-- RECORDS SUPPLIED follows --

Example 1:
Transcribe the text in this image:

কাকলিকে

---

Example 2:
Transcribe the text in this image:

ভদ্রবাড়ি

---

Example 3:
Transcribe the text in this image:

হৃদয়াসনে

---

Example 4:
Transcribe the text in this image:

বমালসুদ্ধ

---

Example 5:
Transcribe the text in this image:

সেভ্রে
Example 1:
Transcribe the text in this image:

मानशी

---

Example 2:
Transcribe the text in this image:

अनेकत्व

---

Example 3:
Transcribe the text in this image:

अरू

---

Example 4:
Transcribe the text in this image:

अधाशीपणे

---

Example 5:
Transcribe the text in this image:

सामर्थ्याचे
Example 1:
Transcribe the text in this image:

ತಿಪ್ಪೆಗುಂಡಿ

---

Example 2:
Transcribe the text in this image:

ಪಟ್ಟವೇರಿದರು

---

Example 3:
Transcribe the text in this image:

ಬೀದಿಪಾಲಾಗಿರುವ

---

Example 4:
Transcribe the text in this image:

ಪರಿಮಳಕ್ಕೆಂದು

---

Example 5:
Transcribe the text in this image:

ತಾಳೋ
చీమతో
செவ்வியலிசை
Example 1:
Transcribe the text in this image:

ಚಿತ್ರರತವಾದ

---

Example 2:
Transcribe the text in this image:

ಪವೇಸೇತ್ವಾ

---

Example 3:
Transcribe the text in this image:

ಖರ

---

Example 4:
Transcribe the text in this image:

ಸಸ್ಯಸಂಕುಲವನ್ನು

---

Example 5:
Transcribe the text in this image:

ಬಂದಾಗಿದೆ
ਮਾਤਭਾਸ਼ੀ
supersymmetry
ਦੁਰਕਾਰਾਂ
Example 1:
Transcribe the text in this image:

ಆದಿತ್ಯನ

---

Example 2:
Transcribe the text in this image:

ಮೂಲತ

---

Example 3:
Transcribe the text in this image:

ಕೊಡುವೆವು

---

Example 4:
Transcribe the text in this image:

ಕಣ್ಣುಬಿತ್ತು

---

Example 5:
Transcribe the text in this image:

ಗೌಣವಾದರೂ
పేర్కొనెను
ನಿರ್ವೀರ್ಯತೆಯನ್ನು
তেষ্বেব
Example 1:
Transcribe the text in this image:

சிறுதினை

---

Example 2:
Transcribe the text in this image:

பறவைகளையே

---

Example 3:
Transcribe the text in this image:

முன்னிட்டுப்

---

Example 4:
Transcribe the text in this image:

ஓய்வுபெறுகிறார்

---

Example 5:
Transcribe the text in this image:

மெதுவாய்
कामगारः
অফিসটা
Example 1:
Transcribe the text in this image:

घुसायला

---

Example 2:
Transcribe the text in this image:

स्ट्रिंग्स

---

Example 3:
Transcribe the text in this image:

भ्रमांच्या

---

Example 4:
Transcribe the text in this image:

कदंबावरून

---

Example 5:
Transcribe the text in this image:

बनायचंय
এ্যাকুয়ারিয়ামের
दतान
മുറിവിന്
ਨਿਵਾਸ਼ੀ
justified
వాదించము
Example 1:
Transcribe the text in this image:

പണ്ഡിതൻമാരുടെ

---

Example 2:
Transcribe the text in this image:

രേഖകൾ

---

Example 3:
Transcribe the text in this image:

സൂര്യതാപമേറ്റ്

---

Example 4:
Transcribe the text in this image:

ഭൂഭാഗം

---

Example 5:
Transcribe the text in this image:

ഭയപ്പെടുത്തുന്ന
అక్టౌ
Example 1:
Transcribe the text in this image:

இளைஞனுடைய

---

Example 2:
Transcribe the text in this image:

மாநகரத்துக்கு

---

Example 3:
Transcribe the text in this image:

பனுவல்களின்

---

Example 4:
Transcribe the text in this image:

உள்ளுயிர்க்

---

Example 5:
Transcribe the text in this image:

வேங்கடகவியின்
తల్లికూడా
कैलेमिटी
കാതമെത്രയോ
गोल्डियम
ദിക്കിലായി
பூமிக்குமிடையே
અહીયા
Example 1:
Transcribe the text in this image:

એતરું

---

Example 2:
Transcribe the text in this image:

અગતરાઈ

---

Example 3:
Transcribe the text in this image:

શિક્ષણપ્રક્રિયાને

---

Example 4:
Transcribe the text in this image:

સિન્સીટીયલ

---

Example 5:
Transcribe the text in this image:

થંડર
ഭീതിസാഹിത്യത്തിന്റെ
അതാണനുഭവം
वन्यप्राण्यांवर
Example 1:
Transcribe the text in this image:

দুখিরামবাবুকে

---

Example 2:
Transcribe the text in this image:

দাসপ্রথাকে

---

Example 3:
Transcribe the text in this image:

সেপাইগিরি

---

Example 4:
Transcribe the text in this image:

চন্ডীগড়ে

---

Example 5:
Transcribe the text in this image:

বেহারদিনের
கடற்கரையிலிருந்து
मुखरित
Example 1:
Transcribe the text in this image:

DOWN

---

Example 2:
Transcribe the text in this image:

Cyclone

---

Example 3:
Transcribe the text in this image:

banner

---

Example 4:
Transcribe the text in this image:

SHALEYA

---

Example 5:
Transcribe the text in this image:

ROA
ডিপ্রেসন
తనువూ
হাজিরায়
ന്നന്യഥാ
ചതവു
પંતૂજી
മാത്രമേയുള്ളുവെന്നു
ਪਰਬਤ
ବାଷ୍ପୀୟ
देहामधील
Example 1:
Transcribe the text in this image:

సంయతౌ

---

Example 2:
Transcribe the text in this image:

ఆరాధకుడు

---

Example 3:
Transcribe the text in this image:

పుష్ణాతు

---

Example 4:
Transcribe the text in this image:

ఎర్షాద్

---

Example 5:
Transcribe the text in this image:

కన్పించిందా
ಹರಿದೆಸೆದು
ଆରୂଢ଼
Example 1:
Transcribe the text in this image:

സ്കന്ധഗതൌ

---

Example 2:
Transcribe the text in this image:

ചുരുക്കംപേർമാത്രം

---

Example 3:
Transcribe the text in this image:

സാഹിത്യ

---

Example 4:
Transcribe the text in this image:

-- RECORDS SUPPLIED concluded --

Each line of the data must be set down again as it is.

Example 1:
Transcribe the text in this image:

কাকলিকে

---

Example 2:
Transcribe the text in this image:

ভদ্রবাড়ি

---

Example 3:
Transcribe the text in this image:

হৃদয়াসনে

---

Example 4:
Transcribe the text in this image:

বমালসুদ্ধ

---

Example 5:
Transcribe the text in this image:

সেভ্রে
Example 1:
Transcribe the text in this image:

मानशी

---

Example 2:
Transcribe the text in this image:

अनेकत्व

---

Example 3:
Transcribe the text in this image:

अरू

---

Example 4:
Transcribe the text in this image:

अधाशीपणे

---

Example 5:
Transcribe the text in this image:

सामर्थ्याचे
Example 1:
Transcribe the text in this image:

ತಿಪ್ಪೆಗುಂಡಿ

---

Example 2:
Transcribe the text in this image:

ಪಟ್ಟವೇರಿದರು

---

Example 3:
Transcribe the text in this image:

ಬೀದಿಪಾಲಾಗಿರುವ

---

Example 4:
Transcribe the text in this image:

ಪರಿಮಳಕ್ಕೆಂದು

---

Example 5:
Transcribe the text in this image:

ತಾಳೋ
చీమతో
செவ்வியலிசை
Example 1:
Transcribe the text in this image:

ಚಿತ್ರರತವಾದ

---

Example 2:
Transcribe the text in this image:

ಪವೇಸೇತ್ವಾ

---

Example 3:
Transcribe the text in this image:

ಖರ

---

Example 4:
Transcribe the text in this image:

ಸಸ್ಯಸಂಕುಲವನ್ನು

---

Example 5:
Transcribe the text in this image:

ಬಂದಾಗಿದೆ
ਮਾਤਭਾਸ਼ੀ
supersymmetry
ਦੁਰਕਾਰਾਂ
Example 1:
Transcribe the text in this image:

ಆದಿತ್ಯನ

---

Example 2:
Transcribe the text in this image:

ಮೂಲತ

---

Example 3:
Transcribe the text in this image:

ಕೊಡುವೆವು

---

Example 4:
Transcribe the text in this image:

ಕಣ್ಣುಬಿತ್ತು

---

Example 5:
Transcribe the text in this image:

ಗೌಣವಾದರೂ
పేర్కొనెను
ನಿರ್ವೀರ್ಯತೆಯನ್ನು
তেষ্বেব
Example 1:
Transcribe the text in this image:

சிறுதினை

---

Example 2:
Transcribe the text in this image:

பறவைகளையே

---

Example 3:
Transcribe the text in this image:

முன்னிட்டுப்

---

Example 4:
Transcribe the text in this image:

ஓய்வுபெறுகிறார்

---

Example 5:
Transcribe the text in this image:

மெதுவாய்
कामगारः
অফিসটা
Example 1:
Transcribe the text in this image:

घुसायला

---

Example 2:
Transcribe the text in this image:

स्ट्रिंग्स

---

Example 3:
Transcribe the text in this image:

भ्रमांच्या

---

Example 4:
Transcribe the text in this image:

कदंबावरून

---

Example 5:
Transcribe the text in this image:

बनायचंय
এ্যাকুয়ারিয়ামের
दतान
മുറിവിന്
ਨਿਵਾਸ਼ੀ
justified
వాదించము
Example 1:
Transcribe the text in this image:

പണ്ഡിതൻമാരുടെ

---

Example 2:
Transcribe the text in this image:

രേഖകൾ

---

Example 3:
Transcribe the text in this image:

സൂര്യതാപമേറ്റ്

---

Example 4:
Transcribe the text in this image:

ഭൂഭാഗം

---

Example 5:
Transcribe the text in this image:

ഭയപ്പെടുത്തുന്ന
అక్టౌ
Example 1:
Transcribe the text in this image:

இளைஞனுடைய

---

Example 2:
Transcribe the text in this image:

மாநகரத்துக்கு

---

Example 3:
Transcribe the text in this image:

பனுவல்களின்

---

Example 4:
Transcribe the text in this image:

உள்ளுயிர்க்

---

Example 5:
Transcribe the text in this image:

வேங்கடகவியின்
తల్లికూడా
कैलेमिटी
കാതമെത്രയോ
गोल्डियम
ദിക്കിലായി
பூமிக்குமிடையே
અહીયા
Example 1:
Transcribe the text in this image:

એતરું

---

Example 2:
Transcribe the text in this image:

અગતરાઈ

---

Example 3:
Transcribe the text in this image:

શિક્ષણપ્રક્રિયાને

---

Example 4:
Transcribe the text in this image:

સિન્સીટીયલ

---

Example 5:
Transcribe the text in this image:

થંડર
ഭീതിസാഹിത്യത്തിന്റെ
അതാണനുഭവം
वन्यप्राण्यांवर
Example 1:
Transcribe the text in this image:

দুখিরামবাবুকে

---

Example 2:
Transcribe the text in this image:

দাসপ্রথাকে

---

Example 3:
Transcribe the text in this image:

সেপাইগিরি

---

Example 4:
Transcribe the text in this image:

চন্ডীগড়ে

---

Example 5:
Transcribe the text in this image:

বেহারদিনের
கடற்கரையிலிருந்து
मुखरित
Example 1:
Transcribe the text in this image:

DOWN

---

Example 2:
Transcribe the text in this image:

Cyclone

---

Example 3:
Transcribe the text in this image:

banner

---

Example 4:
Transcribe the text in this image:

SHALEYA

---

Example 5:
Transcribe the text in this image:

ROA
ডিপ্রেসন
తనువూ
হাজিরায়
ന്നന്യഥാ
ചതവു
પંતૂજી
മാത്രമേയുള്ളുവെന്നു
ਪਰਬਤ
ବାଷ୍ପୀୟ
देहामधील
Example 1:
Transcribe the text in this image:

సంయతౌ

---

Example 2:
Transcribe the text in this image:

ఆరాధకుడు

---

Example 3:
Transcribe the text in this image:

పుష్ణాతు

---

Example 4:
Transcribe the text in this image:

ఎర్షాద్

---

Example 5:
Transcribe the text in this image:

కన్పించిందా
ಹರಿದೆಸೆದು
ଆରୂଢ଼
Example 1:
Transcribe the text in this image:

സ്കന്ധഗതൌ

---

Example 2:
Transcribe the text in this image:

ചുരുക്കംപേർമാത്രം

---

Example 3:
Transcribe the text in this image:

സാഹിത്യ

---

Example 4:
Transcribe the text in this image:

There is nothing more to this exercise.